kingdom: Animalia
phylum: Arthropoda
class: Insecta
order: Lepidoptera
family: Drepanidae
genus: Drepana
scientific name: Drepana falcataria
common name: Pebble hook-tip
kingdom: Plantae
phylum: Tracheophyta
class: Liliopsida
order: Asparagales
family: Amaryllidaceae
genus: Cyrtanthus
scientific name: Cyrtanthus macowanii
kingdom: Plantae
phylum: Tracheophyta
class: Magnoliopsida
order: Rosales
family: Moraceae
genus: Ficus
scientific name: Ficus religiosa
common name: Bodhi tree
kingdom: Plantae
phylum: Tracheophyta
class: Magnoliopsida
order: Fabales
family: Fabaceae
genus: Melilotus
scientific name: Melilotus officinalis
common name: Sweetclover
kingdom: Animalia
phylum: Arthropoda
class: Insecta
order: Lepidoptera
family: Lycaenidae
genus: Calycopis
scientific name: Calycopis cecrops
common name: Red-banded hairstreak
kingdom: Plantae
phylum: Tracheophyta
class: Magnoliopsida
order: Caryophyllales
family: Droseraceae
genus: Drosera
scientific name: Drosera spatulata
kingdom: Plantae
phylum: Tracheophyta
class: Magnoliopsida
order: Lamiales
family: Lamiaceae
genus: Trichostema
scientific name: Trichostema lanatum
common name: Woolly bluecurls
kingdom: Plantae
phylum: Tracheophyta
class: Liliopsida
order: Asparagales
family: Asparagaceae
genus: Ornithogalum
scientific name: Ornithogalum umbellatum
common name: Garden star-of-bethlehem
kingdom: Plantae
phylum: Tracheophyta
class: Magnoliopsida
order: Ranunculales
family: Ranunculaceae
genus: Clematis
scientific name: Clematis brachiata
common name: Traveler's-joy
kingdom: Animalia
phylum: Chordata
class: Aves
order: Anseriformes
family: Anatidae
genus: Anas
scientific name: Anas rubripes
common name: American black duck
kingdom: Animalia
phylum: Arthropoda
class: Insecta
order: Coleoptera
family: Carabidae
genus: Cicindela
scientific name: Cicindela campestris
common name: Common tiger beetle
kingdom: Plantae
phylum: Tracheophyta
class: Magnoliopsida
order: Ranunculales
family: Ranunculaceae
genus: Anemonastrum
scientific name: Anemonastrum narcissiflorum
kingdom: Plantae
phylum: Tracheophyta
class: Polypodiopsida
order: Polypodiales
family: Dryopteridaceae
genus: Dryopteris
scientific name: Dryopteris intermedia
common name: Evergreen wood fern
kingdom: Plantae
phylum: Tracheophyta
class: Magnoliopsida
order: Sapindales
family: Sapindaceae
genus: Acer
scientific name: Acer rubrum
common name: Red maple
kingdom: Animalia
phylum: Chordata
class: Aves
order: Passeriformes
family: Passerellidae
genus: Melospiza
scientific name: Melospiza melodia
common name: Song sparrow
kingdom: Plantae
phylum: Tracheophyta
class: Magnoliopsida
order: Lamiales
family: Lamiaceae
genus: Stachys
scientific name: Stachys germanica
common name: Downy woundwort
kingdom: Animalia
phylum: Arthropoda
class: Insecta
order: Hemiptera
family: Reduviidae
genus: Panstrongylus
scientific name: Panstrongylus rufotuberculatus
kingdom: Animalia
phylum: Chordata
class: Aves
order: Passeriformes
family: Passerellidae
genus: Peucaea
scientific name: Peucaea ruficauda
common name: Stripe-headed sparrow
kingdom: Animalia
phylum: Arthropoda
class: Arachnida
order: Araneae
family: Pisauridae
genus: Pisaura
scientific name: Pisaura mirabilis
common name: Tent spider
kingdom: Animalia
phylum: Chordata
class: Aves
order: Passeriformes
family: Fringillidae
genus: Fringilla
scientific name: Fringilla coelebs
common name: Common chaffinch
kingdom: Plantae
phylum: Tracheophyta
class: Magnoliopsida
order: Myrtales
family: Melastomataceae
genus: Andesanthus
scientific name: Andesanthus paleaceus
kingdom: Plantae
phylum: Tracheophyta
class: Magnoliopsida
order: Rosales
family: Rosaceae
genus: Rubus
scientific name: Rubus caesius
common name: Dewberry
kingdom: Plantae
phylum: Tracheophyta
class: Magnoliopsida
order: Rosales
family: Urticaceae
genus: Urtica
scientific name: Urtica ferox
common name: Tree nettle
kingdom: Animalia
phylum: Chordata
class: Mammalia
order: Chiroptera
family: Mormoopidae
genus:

═══

Job —
Format the lines of the data as a JSON list of strings, one string per line and no blank lines, beginning with the line that contains "class: Arachnida" and continuing through the line that contains "family: Mormoopidae".

Finished answer —
[
  "class: Arachnida",
  "order: Araneae",
  "family: Pisauridae",
  "genus: Pisaura",
  "scientific name: Pisaura mirabilis",
  "common name: Tent spider",
  "kingdom: Animalia",
  "phylum: Chordata",
  "class: Aves",
  "order: Passeriformes",
  "family: Fringillidae",
  "genus: Fringilla",
  "scientific name: Fringilla coelebs",
  "common name: Common chaffinch",
  "kingdom: Plantae",
  "phylum: Tracheophyta",
  "class: Magnoliopsida",
  "order: Myrtales",
  "family: Melastomataceae",
  "genus: Andesanthus",
  "scientific name: Andesanthus paleaceus",
  "kingdom: Plantae",
  "phylum: Tracheophyta",
  "class: Magnoliopsida",
  "order: Rosales",
  "family: Rosaceae",
  "genus: Rubus",
  "scientific name: Rubus caesius",
  "common name: Dewberry",
  "kingdom: Plantae",
  "phylum: Tracheophyta",
  "class: Magnoliopsida",
  "order: Rosales",
  "family: Urticaceae",
  "genus: Urtica",
  "scientific name: Urtica ferox",
  "common name: Tree nettle",
  "kingdom: Animalia",
  "phylum: Chordata",
  "class: Mammalia",
  "order: Chiroptera",
  "family: Mormoopidae"
]